*** WORKING DATA Section Begins ***

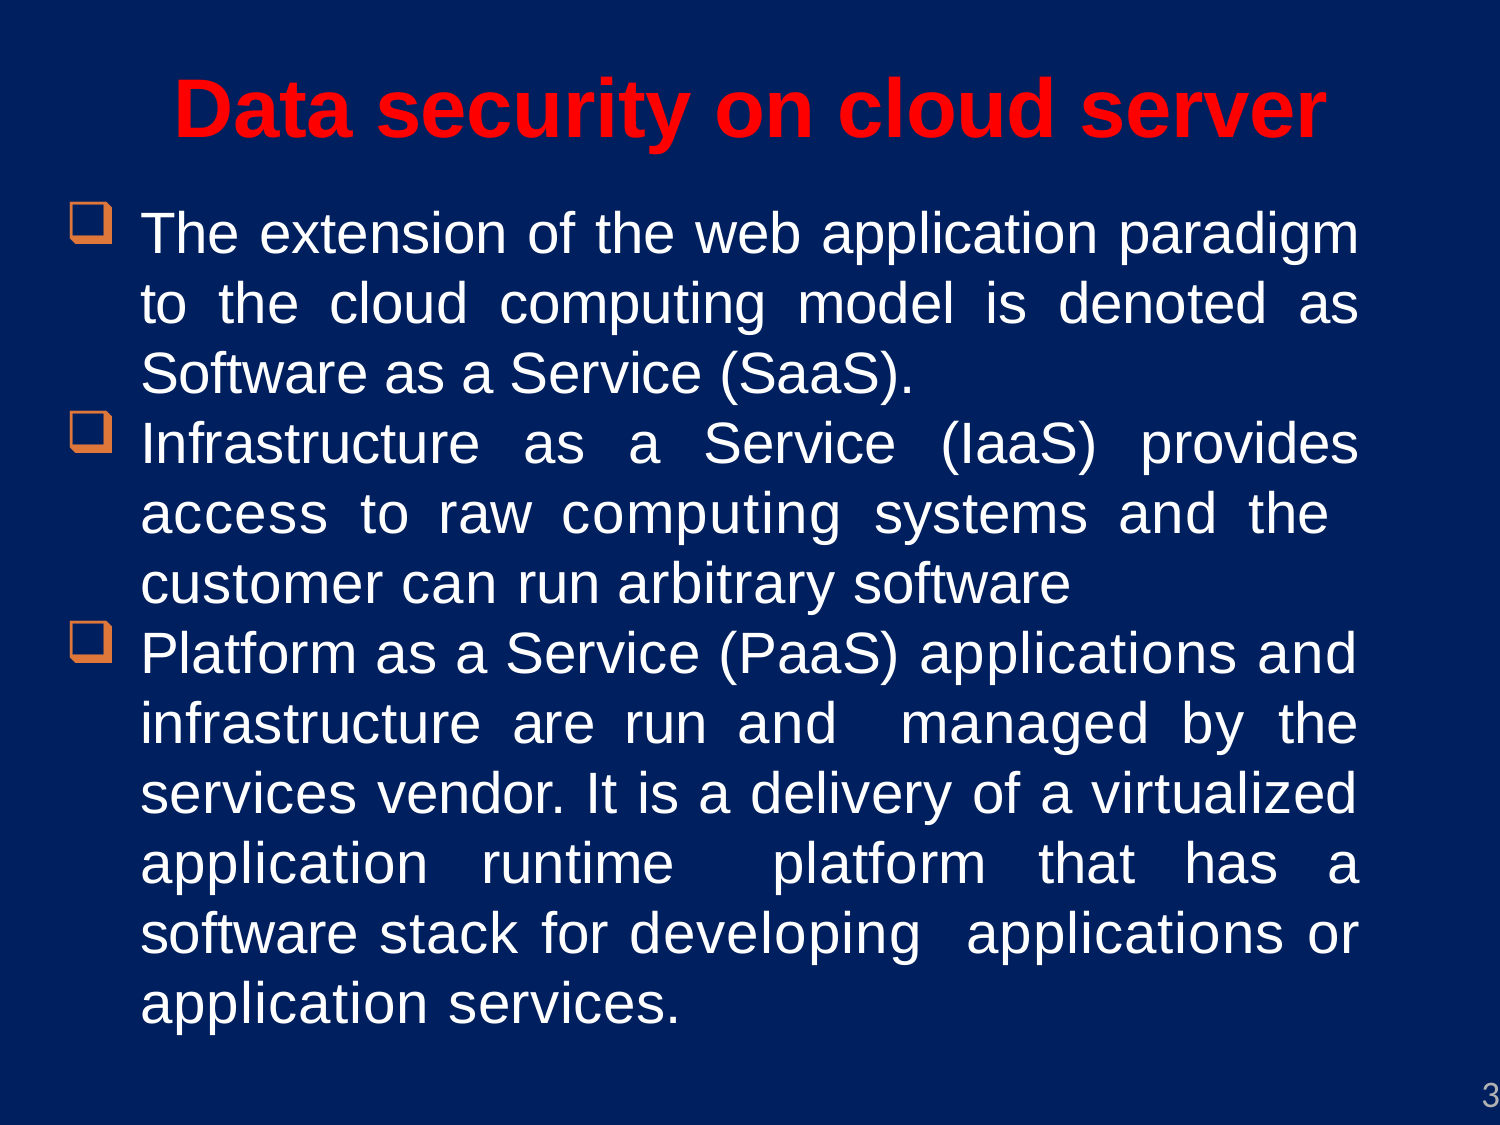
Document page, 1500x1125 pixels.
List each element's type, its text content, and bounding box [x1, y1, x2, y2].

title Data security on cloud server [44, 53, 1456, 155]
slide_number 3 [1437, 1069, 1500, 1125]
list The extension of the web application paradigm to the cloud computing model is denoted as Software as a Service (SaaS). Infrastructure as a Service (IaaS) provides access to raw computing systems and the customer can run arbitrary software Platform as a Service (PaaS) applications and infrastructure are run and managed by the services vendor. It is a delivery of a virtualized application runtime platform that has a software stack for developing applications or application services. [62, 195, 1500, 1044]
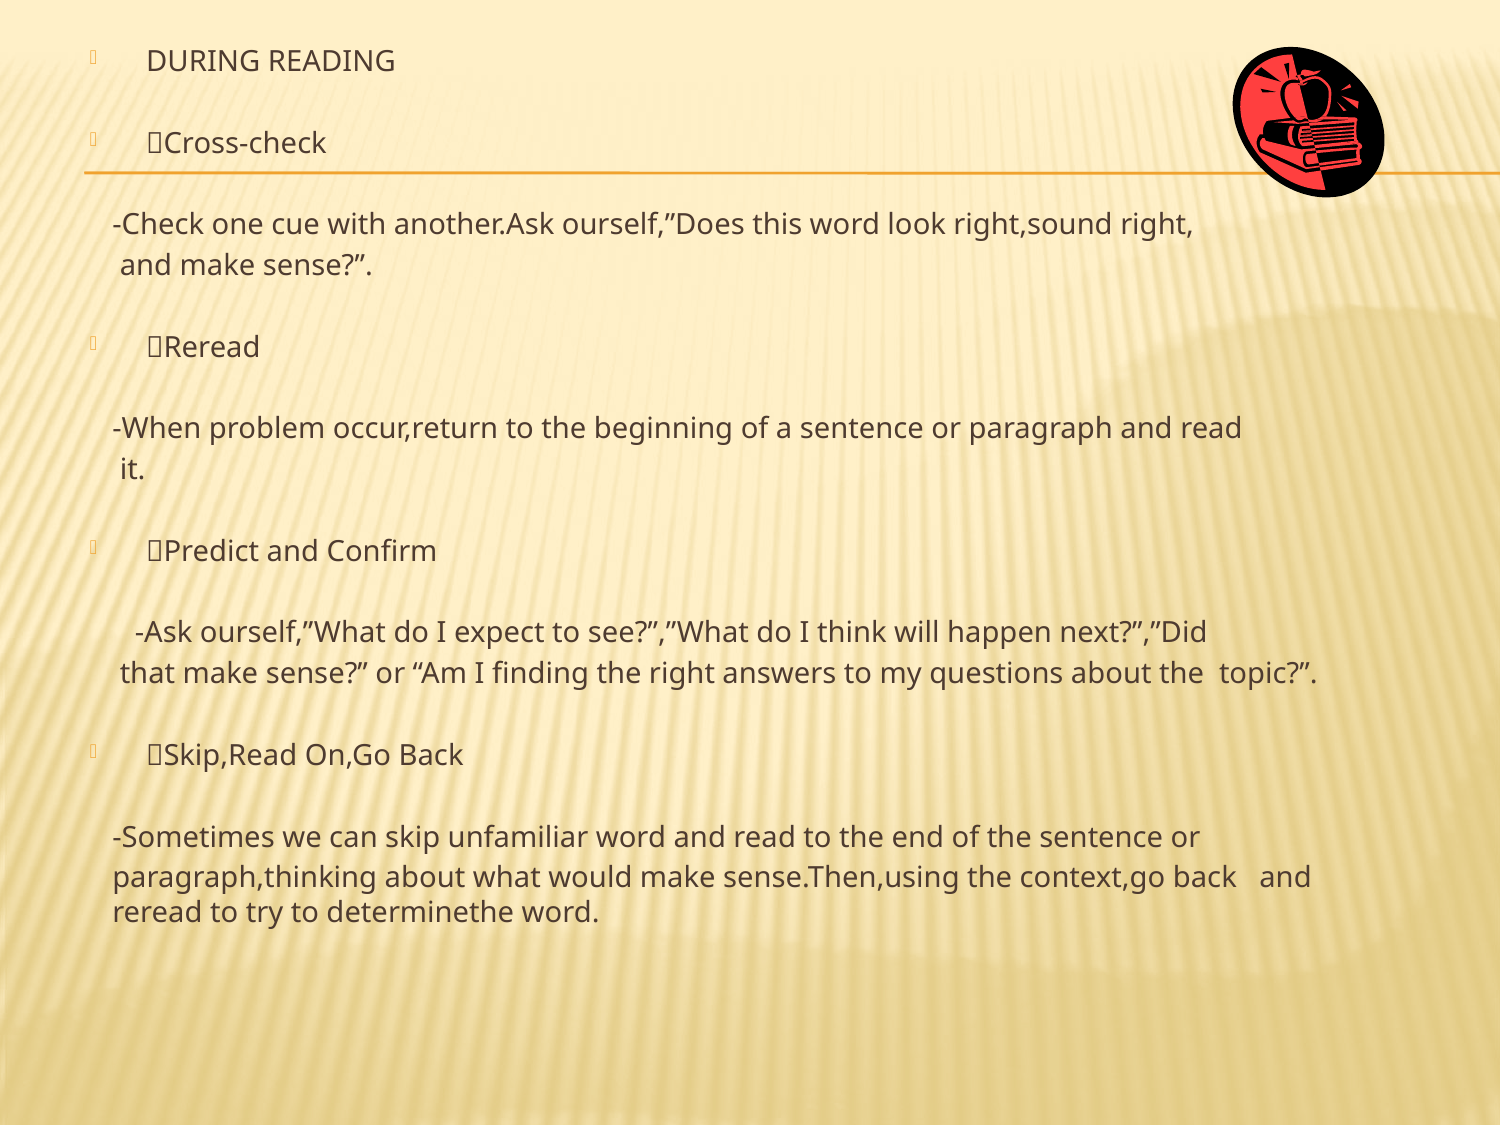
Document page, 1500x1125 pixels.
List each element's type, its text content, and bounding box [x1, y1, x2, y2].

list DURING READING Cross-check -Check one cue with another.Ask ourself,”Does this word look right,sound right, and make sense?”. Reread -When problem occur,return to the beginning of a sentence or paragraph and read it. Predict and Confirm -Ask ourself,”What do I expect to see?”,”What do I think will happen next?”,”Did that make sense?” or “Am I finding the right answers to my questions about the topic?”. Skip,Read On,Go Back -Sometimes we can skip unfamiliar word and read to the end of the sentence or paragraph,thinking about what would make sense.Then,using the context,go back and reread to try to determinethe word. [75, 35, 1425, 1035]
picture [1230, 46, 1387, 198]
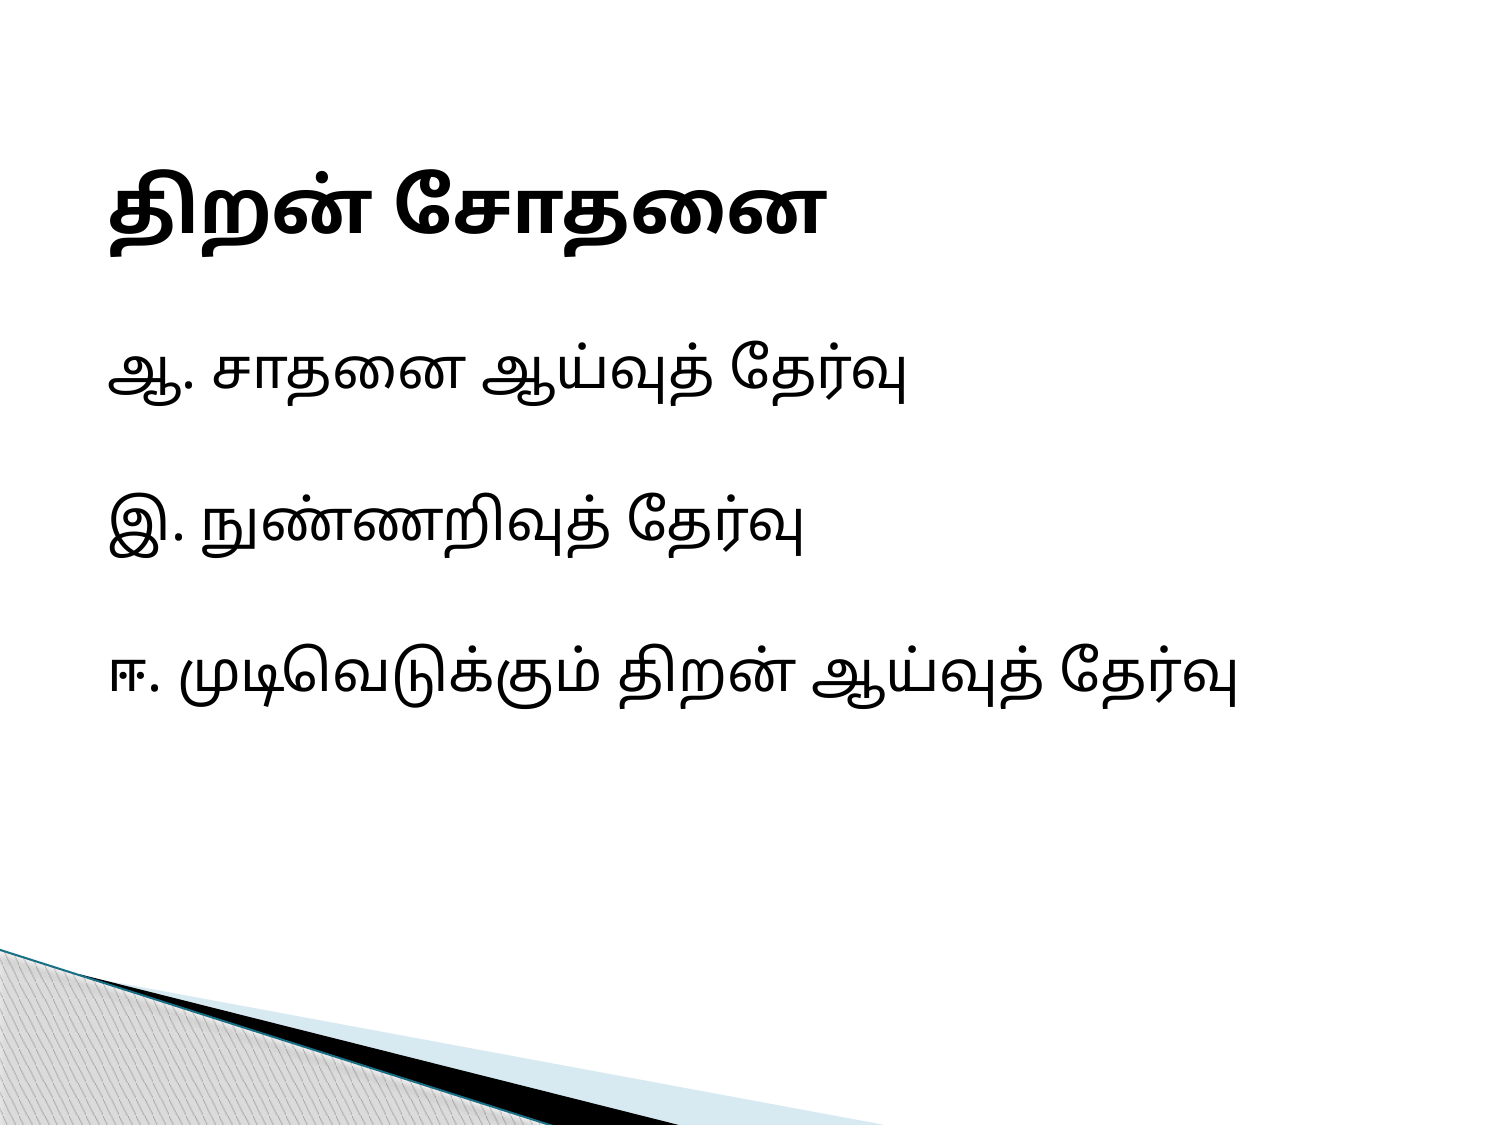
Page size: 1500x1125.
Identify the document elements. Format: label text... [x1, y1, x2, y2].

*** WORKING DATA Section Ends ***

» WHAT TO PRODUCE
Although the records contain pictures, only their text should be repeated, exactly as it appears.

» WRITTEN ANSWER
Document page, 1500x1125 pixels.
List each element's type, its text content, and bounding box [x1, y1, x2, y2].

title Data security on cloud server [44, 53, 1456, 155]
slide_number 3 [1437, 1069, 1500, 1125]
list The extension of the web application paradigm to the cloud computing model is denoted as Software as a Service (SaaS). Infrastructure as a Service (IaaS) provides access to raw computing systems and the customer can run arbitrary software Platform as a Service (PaaS) applications and infrastructure are run and managed by the services vendor. It is a delivery of a virtualized application runtime platform that has a software stack for developing applications or application services. [62, 195, 1500, 1044]
Document page, 1500x1125 pixels.
List each element's type, its text content, and bounding box [x1, y1, x2, y2].

list DURING READING Cross-check -Check one cue with another.Ask ourself,”Does this word look right,sound right, and make sense?”. Reread -When problem occur,return to the beginning of a sentence or paragraph and read it. Predict and Confirm -Ask ourself,”What do I expect to see?”,”What do I think will happen next?”,”Did that make sense?” or “Am I finding the right answers to my questions about the topic?”. Skip,Read On,Go Back -Sometimes we can skip unfamiliar word and read to the end of the sentence or paragraph,thinking about what would make sense.Then,using the context,go back and reread to try to determinethe word. [75, 35, 1425, 1035]
picture [1230, 46, 1387, 198]
Page size: 1500x1125.
Identify the document elements. Format: label text... [x1, y1, x2, y2].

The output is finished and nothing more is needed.